__EXTRAIT À LIRE__:
^^^^
Devenu usage courant depuis des décennies, le public est averti et trouve aisément l’information souhaitée dans une composition structurée.
Aujourd’hui, le jeu est de le déshabituer, sans pour autant le faire loucher :), il est intéressant de lui proposer de nouvelles compositions pour piquer sa curiosité.

Ainsi, bien qu’averti, l’oeil aura plaisir à se balader en rebondissant d’une information à l’autre. Ce sera dans ces conditions que la simplicité d’une grille prendra du volume et créera des rebondissements visuels. Mais qu’est-ce qu’une grille de composition ? Pourquoi ce mécanisme nous conditionne-t-il ?

Pour répondre à ces interrogations, faisons un léger bond artistique dans le temps et rappelons-nous que toute base de composition est régie par trois éléments indissociables : les lignes, les formes et les couleurs.
Le travail de Piet Mondrian dans ces peintures ordonnées revenait à ces fondamentaux. Des tracés épais, donnaient naissance à des espaces de tailles diverses et ponctuées part du noir, du blanc ou les couleurs dites « pures » (Bleue, rouge et jaune).
L’artiste appartenait au mouvement artistique d’avant-Garde De Stijl (« Le style » en Néérlandais), né dans les années 20. Ce mouvement influencera notamment l’architecture et le design en proposant une nouvelle esthétique universelle basée sur l’épuration où le superflu n’a pas sa place.

C’est en analysant ce type d’approche que l’on constate que la géométrie structurée et classique d’une grille, composée de tracés verticaux et horizontaux qui se croisent pour former des espaces rectilignes, est somme toute assez simple. Mais n’oublions pas que c’est en partant de cette base rassurante que les bâtiments sont érigés, que les villes s’organisent. En urbanisme nous parlons de plan hippodamien (dit aussi en damier ou en échiquier), type d’organisation de la ville dans lequel les rues sont rectilignes et se croisent en angle droit.

« La grille est un point d’appui et non une garantie. Elle autorise un certain nombre de variantes et le créatif recherchera la solution adaptée à son style (…) Mais il faut apprendre à utiliser une grille : c’est un art qui exige de la pratique. »
Josef Müller-Brockmann

Barcelone

Les influences de la rigueur suisse

En design graphique, le principe de grille a été développé principalement par l’école Suisse dans les années 1940-1960 environ. L’un de ses maîtres, Josef Müller-Brockmann, développait l’idée d’une cohérence de composition et de force au sein des pages d’un document et sur ses couvertures. Cette harmonie est toujours imaginée en utilisant le principe de grille modulaire.
À partir de cette réflexion, un support se construit comme un ensemble harmonieux et une série d’affiches impose un rythme unitaire et identitaire.

Cette volonté d’ordonner et de clarifier peut donner une sensation de rigidité. Mais il faut plutôt y voir la volonté de créer une organisation intelligible. Car, même si la réflexion initiale était conformiste, elle est toujours d’actualité et sa malléabilité lui permet d’évoluer et de s’adapter. À l’image d’identités visuelles créées à cette époque, toujours inchangées : Josef Müller-Brockmann réalisa l’actuelle identité visuelle des chemins de fer suisse en 1982, Paul Rand, lui est à l’origine des logotypes de UPS (1961>2003) et IBM (depuis 1972).
^^^^
Données de relations spatiales:
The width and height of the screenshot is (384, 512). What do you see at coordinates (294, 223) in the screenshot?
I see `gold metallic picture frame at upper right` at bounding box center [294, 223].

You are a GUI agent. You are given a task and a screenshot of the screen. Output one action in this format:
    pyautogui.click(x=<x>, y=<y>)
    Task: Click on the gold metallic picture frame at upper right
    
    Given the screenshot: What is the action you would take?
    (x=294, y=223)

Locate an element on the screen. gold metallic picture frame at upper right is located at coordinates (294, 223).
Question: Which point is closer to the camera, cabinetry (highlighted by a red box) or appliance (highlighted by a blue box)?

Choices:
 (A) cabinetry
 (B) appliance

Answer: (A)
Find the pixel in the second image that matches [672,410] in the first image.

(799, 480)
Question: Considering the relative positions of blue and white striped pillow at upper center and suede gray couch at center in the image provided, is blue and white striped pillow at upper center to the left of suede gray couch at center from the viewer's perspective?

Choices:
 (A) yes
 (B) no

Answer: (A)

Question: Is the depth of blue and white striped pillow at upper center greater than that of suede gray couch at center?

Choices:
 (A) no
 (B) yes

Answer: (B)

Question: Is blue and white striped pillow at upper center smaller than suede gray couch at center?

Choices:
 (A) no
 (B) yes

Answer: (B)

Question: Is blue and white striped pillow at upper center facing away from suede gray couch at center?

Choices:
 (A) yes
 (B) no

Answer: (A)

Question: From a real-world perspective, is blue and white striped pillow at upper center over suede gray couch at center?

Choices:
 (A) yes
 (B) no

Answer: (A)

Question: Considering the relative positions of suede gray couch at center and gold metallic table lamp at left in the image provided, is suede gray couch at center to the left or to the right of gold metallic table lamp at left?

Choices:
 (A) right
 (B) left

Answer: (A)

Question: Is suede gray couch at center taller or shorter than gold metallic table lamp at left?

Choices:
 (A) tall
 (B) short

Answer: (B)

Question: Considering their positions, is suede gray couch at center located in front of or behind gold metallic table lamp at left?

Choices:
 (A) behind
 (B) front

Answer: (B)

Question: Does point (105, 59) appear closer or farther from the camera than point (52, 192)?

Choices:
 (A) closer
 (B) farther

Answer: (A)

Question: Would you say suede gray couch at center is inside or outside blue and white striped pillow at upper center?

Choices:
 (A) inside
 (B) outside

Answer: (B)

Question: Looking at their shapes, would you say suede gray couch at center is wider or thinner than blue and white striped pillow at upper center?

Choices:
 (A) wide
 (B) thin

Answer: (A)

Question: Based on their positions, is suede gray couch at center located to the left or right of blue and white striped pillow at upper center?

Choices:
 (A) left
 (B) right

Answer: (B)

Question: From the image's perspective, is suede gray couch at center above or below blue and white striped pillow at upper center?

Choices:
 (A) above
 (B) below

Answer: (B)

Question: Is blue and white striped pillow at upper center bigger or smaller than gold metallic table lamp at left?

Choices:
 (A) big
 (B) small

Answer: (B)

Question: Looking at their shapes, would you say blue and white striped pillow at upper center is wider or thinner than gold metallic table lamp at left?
^^^^
__CONSIGNE 1__: Reformulez sous forme de liste le paragraphe de l'extrait sur les grilles de composition qui commence par « C’est en analysant ce type d’approche », en conservant ses idées essentielles.
__CONSIGNE 2__:
Les affirmations suivantes concordent-elles avec l'extrait sur les grilles de composition ? Répondez par oui ou par non, puis citez les mots de l'extrait qui tranchent.
(a) Le mouvement De Stijl est né dans les années 20.
(b) Le principe de grille en design graphique a surtout été développé par l'école allemande.
(c) Paul Rand a créé le logotype d'IBM.
Appuyez-vous exclusivement sur l'extrait pour répondre.

__RÉPONSE 1__:
- La géométrie classique d'une grille, faite de tracés verticaux et horizontaux qui se croisent pour former des espaces rectilignes, est assez simple.
- C'est pourtant sur cette base rassurante que l'on érige les bâtiments et que l'on organise les villes.
- En urbanisme, on parle de plan hippodamien, aussi appelé plan en damier ou en échiquier. Les rues y sont rectilignes et se croisent à angle droit.

__RÉPONSE 2__:
(a) Oui : « né dans les années 20 ».
(b) Non : « le principe de grille a été développé principalement par l’école Suisse dans les années 1940-1960 environ ».
(c) Oui : « Paul Rand, lui est à l’origine des logotypes de UPS (1961>2003) et IBM (depuis 1972) ».